Вот такой был разговор.
— И что ты решила? — спросил Турецкий.
— Маму жалко, но мне хотелось бы побороться. Неужели Колька действительно прав, и надо подчиняться обстоятельствам?
— А другие ребята как смотрят на это дело?
— Хавка — слабый, и он на побегушках у Платошки. А тот и не замечает, что унижает приятеля. Так, в порядке вещей. Хавка первый и сказал, что у папаши Платошкиного полно приезжих всяких на стройках, которые и за небольшие деньги отлупят, кого им прикажут. Если не хуже. И не найти виноватых, они все на одно лицо, особенно те, что из Средней Азии.
— Предупредил, значит?
— Ну… да, наверное.
— А ты?
— Я пока не отказалась.
— А другие ребята?
— Да все примерно одно и то же говорят. Предостерегают. Сами, конечно, не угрожают, им-то незачем, все равно не светит, но намекают, что бывает с теми, кто упрямится и не слушает сильных. Противно, дядя Саша.
— Ну, о предложении Базыкина-старшего, чтобы ты притворилась больной, а он якобы оплатит твое лечение, я уже слышал. Оно исходило от кого конкретно?
— Классная мне предлагала. Говорила, будут большие деньги, но сумму не называла.
— А ты согласилась бы, если б знала, что сумма действительно большая?
— Дядя Саша, а почему у нас все должно обязательно продаваться? Сколько можно?
— Согласен с тобой. А эта классная ваша, она как, ничего тетка? Или вы ее не любите? В смысле, не уважаете?
— Да она сама-то как раз ничего. Не злая. Только боится всего. Крысова у нас на дух не принимает самостоятельно мыслящих. А у Гориной — двое детей. И она без мужа. Поневоле, наверное, приходится слушаться.
Турецкий удивлялся точным выводам этой девочки. Мировая девчонка, что говорить? Он там, у матери, еще при первой встрече, так Люсе и сказал. Ты — мировая девчонка и постарайся оставаться ею столько, сколько можешь. А получилось прямо по Кольке-«справедливому». Значит, не один он так думает…
— Люсь, а тебе было бы очень обидно, если бы вместо тебя поехал Платон Базыкин?
— Вот если б Коля, я бы и не возражала. Или Генка, у него хорошие языковые данные. Только Генкин отец и сам может его отправить куда угодно, в любой колледж. А Платошке-то — зачем? Это же бред! Не станет он там учиться. Там же именно учиться надо. Или унесется, сломя голову, чтоб только подальше от папаши своего крутого! Да у нас же все знают об этом, дядя Саша. А он мечтает поступить на подготовительные курсы при МАДИ. Поэтому я и считаю, что все угрозы в мой адрес — это чья-то бредовая выдумка. Ну, пусть попугают, если им нравится. Не станут же убивать из-за этого?

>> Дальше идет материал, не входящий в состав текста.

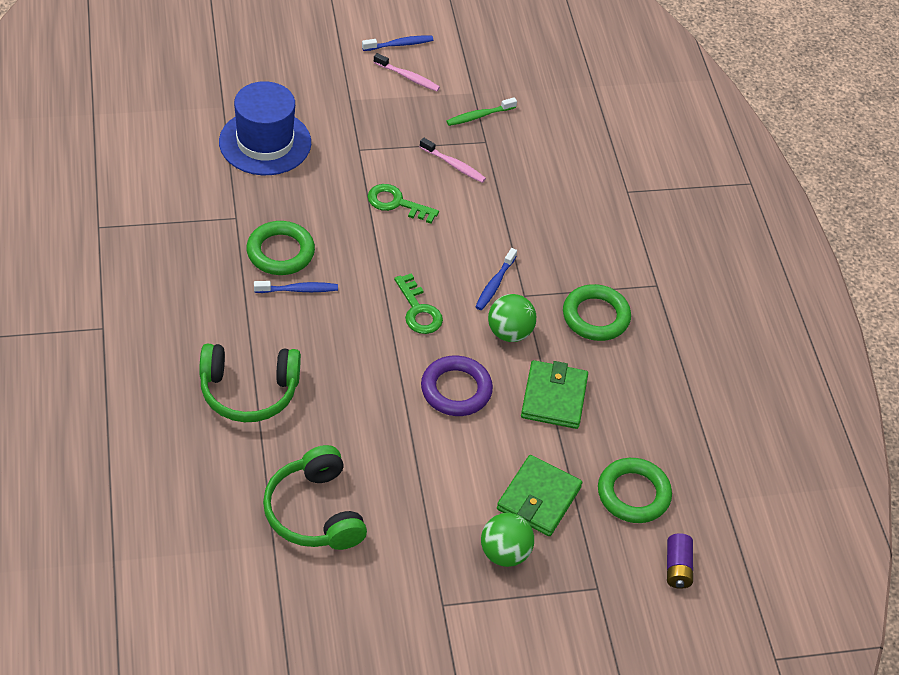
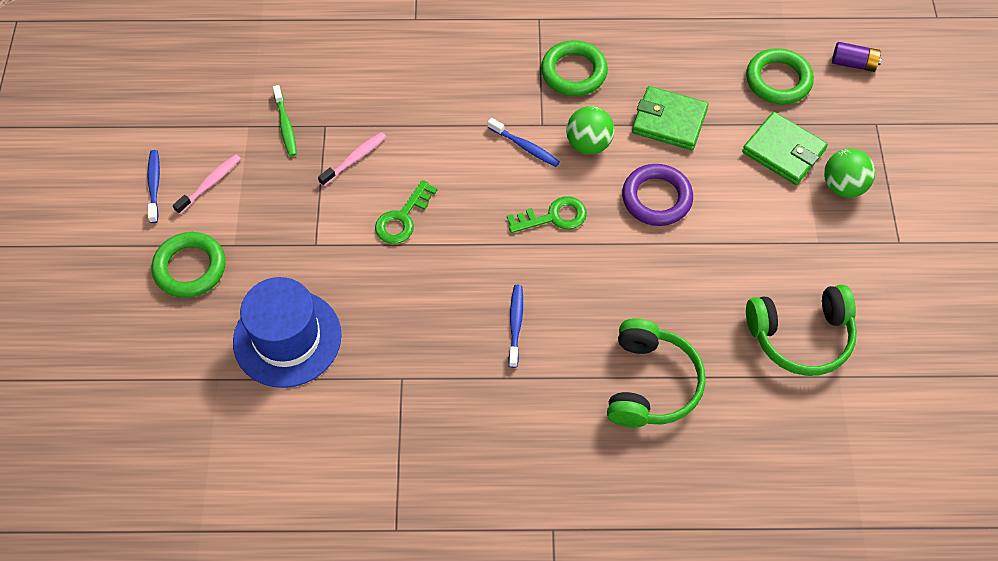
camera: 75 degrees left, 10 degrees up
green ring [246,221,315,275] -> green ring moved to [152,232,226,298]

«Ах, девочка, девочка… — огорченно думал Турецкий. — Как для тебя все ясно и просто! Кабы мне твою уверенность… Нет, тут далеко не все так примитивно, как тебе кажется… А за что убивают у нас, дай тебе Бог узнать как можно позже. И не на примерах твоих близких…»
— Меня другое очень беспокоит, дядя Саша…
— Что именно?
— Я за маму свою боюсь.
— Это почему же? Разве есть причины?
Турецкий предполагал, о чем может подумать девочка, но хотел услышать это от нее самой: головка-то у нее «варит» в правильном направлении. Однако он уже замечал, что, высказывая свое мнение по поводу тех или иных событий, она невольно упускает то, что представляется ей как будто неважным. Не понимая в силу своего не столь уж и великого возраста, ну, и жизненного опыта, естественно, что в отдельных, якобы незначительных мелочах и может гнездиться главная для нее опасность. Которая внешне вроде бы незаметна, но она-то есть, вот в чем беда…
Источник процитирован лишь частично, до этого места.